The task.
Look for "Left" in every line of the listing. Copy the lines that have it.

________________________

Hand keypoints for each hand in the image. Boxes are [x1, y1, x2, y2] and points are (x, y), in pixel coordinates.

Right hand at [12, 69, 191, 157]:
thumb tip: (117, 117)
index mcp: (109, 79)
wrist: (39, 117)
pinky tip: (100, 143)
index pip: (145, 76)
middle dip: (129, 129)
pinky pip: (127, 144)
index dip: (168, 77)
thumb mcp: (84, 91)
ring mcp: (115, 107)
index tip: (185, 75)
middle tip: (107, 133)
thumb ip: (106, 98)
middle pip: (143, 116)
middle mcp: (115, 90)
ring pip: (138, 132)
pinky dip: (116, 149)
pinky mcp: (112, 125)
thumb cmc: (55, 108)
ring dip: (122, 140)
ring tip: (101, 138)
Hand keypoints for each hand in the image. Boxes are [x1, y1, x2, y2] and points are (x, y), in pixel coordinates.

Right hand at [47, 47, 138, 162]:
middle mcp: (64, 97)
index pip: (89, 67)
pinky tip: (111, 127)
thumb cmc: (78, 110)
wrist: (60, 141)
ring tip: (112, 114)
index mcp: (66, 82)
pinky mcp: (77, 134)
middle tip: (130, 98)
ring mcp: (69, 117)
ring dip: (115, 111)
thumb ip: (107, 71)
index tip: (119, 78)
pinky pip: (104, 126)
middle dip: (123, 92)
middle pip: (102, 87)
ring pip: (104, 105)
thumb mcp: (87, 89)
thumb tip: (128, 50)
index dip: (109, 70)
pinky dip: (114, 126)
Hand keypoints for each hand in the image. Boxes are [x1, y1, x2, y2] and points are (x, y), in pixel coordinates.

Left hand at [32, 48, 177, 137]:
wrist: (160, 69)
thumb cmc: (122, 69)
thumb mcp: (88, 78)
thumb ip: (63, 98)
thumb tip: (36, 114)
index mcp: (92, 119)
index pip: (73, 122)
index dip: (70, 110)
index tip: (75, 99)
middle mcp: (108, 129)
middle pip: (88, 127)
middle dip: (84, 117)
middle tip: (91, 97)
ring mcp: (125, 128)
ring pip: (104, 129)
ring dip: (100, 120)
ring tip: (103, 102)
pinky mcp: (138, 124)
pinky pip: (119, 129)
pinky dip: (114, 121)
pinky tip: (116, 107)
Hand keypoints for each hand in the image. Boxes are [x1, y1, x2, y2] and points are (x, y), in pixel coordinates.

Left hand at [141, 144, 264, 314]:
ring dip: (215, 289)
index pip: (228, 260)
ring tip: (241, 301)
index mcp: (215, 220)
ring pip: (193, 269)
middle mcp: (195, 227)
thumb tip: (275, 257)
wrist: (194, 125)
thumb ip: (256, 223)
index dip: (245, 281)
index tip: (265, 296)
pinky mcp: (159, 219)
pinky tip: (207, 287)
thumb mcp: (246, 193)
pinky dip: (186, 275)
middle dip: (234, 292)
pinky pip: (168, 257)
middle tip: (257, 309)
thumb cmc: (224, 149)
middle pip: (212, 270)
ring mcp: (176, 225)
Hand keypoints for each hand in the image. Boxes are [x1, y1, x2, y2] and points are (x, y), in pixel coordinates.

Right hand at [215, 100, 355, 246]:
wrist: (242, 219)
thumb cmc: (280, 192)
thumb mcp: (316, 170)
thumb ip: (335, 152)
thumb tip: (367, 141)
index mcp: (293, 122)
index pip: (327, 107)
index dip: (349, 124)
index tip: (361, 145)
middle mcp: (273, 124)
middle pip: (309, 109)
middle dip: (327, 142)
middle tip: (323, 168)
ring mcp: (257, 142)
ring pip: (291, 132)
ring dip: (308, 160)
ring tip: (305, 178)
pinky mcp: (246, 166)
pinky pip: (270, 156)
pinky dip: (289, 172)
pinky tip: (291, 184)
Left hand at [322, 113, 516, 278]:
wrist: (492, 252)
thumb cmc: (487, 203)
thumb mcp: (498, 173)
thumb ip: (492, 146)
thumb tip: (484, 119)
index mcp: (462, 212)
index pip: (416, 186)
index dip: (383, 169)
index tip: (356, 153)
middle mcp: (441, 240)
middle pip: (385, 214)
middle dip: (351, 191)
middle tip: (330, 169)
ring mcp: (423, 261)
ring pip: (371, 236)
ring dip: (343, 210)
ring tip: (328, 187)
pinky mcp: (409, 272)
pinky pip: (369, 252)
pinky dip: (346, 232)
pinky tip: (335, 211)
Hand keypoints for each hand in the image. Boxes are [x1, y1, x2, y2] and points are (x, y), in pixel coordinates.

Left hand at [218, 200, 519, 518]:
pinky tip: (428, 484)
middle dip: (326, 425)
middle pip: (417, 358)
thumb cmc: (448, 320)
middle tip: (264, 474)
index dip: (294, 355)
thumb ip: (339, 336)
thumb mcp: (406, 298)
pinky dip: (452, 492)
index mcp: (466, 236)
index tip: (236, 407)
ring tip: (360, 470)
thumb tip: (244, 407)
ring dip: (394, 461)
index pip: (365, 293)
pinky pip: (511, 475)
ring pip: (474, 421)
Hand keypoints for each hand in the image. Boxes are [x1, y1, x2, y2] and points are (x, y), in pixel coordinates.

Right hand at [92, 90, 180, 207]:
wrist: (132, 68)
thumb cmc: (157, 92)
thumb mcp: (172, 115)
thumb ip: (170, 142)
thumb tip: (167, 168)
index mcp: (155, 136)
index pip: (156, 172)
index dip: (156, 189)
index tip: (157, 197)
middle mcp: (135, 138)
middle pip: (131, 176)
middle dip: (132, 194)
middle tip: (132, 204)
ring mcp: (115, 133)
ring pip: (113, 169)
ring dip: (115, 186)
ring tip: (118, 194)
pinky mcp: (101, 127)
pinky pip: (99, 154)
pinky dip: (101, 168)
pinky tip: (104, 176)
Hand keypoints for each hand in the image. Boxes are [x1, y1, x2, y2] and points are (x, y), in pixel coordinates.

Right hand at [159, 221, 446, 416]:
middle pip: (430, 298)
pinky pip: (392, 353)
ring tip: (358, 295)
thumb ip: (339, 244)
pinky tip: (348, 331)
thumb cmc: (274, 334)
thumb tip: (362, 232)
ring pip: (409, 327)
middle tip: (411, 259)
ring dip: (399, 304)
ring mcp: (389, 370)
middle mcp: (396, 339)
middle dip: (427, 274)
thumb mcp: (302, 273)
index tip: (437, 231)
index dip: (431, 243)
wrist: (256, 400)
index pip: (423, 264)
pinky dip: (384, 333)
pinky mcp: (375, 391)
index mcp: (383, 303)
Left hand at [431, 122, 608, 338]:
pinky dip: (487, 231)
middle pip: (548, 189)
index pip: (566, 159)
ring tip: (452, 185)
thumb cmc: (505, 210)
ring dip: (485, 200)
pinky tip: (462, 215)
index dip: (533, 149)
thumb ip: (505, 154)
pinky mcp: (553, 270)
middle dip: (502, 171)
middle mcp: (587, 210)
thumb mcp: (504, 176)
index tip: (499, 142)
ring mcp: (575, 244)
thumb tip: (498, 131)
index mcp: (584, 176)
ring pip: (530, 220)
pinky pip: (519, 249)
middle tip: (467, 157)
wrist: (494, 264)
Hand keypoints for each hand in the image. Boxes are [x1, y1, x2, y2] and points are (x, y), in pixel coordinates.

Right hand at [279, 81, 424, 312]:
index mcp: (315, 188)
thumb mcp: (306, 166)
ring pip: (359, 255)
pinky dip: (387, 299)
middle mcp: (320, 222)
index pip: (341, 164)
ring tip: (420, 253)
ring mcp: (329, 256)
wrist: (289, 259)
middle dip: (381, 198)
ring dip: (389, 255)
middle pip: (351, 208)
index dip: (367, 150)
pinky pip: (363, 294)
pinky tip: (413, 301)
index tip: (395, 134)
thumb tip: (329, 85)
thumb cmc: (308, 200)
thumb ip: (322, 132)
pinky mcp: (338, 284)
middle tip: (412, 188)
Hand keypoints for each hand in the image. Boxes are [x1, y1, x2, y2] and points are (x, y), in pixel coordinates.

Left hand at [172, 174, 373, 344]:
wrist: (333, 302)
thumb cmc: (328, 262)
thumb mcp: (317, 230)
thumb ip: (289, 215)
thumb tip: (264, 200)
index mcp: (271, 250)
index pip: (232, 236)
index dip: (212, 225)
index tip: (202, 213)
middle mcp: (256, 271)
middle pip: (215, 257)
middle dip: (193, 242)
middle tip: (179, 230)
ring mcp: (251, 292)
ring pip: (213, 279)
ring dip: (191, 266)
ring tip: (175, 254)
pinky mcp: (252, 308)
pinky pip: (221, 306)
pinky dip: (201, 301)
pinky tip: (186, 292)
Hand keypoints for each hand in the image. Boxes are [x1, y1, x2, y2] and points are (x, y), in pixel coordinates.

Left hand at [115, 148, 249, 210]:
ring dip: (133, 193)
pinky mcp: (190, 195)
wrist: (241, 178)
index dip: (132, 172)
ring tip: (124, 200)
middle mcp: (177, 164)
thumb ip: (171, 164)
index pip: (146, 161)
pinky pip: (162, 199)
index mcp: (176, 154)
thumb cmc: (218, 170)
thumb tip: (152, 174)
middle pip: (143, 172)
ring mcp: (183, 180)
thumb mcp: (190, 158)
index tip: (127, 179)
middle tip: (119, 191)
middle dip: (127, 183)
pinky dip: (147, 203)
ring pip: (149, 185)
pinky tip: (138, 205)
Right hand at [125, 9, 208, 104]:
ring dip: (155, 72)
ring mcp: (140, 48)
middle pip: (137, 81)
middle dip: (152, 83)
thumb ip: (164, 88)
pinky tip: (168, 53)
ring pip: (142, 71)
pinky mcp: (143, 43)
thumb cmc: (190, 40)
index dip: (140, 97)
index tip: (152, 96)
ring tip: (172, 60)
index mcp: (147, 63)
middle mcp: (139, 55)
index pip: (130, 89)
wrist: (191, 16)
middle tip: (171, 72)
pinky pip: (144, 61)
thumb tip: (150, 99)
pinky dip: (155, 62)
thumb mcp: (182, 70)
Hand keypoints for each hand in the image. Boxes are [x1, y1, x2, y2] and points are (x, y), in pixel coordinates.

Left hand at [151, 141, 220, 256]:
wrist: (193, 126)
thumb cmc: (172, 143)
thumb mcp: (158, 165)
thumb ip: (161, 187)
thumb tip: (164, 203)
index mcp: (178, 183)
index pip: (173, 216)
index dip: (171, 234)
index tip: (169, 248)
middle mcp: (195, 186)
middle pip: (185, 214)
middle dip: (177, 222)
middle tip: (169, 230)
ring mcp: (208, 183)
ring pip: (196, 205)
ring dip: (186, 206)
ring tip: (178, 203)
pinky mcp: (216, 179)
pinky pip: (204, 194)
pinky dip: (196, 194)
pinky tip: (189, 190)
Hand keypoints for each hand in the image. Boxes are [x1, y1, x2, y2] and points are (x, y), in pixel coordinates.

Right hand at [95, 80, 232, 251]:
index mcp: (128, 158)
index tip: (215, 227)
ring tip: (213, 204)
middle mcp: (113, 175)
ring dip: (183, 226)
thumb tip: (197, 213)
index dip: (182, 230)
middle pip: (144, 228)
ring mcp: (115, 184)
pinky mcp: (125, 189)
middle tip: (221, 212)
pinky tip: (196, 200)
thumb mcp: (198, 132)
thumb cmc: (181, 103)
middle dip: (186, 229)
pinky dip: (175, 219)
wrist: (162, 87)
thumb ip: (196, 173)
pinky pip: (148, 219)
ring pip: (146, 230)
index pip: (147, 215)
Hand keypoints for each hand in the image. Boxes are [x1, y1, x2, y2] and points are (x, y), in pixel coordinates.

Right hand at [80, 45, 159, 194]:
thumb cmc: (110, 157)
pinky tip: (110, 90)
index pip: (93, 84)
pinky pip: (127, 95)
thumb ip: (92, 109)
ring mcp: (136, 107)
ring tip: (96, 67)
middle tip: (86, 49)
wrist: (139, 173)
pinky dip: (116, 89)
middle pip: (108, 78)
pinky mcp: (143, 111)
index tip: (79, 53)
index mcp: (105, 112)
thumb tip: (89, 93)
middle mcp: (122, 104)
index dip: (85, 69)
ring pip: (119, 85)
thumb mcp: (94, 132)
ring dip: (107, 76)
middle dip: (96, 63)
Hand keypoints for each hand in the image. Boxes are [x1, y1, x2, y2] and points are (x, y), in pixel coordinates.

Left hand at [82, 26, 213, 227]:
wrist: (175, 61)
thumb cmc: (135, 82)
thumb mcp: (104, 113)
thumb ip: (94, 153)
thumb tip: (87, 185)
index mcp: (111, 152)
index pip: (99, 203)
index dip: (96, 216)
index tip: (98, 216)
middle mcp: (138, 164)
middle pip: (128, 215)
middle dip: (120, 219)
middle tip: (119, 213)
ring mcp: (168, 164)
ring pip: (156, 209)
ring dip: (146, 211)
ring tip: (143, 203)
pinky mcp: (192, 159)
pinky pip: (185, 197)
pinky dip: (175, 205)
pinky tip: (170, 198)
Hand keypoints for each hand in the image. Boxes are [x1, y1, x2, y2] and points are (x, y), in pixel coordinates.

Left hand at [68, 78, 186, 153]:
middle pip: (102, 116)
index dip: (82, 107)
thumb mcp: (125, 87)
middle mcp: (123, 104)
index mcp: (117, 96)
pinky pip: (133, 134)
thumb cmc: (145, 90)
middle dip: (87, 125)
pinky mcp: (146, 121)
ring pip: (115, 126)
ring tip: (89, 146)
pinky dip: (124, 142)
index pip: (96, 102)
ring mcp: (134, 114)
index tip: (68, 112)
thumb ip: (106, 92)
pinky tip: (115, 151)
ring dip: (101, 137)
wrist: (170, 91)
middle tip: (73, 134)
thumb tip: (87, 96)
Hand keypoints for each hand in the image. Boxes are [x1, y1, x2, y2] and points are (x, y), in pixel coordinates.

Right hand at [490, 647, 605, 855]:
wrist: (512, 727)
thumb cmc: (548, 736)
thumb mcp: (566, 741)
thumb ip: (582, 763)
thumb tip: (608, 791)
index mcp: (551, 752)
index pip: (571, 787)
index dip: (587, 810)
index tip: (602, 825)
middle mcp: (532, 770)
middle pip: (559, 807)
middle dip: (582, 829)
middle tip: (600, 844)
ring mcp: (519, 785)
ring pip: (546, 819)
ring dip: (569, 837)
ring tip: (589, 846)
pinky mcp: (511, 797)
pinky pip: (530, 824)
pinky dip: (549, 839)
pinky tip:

________________________

Response.
Left hand at [32, 48, 177, 137]:
Left hand at [141, 144, 264, 314]:
Left hand at [322, 113, 516, 278]:
Left hand at [218, 200, 519, 518]:
Left hand at [431, 122, 608, 338]:
Left hand at [172, 174, 373, 344]:
Left hand at [115, 148, 249, 210]:
Left hand at [151, 141, 220, 256]:
Left hand at [82, 26, 213, 227]:
Left hand at [68, 78, 186, 153]:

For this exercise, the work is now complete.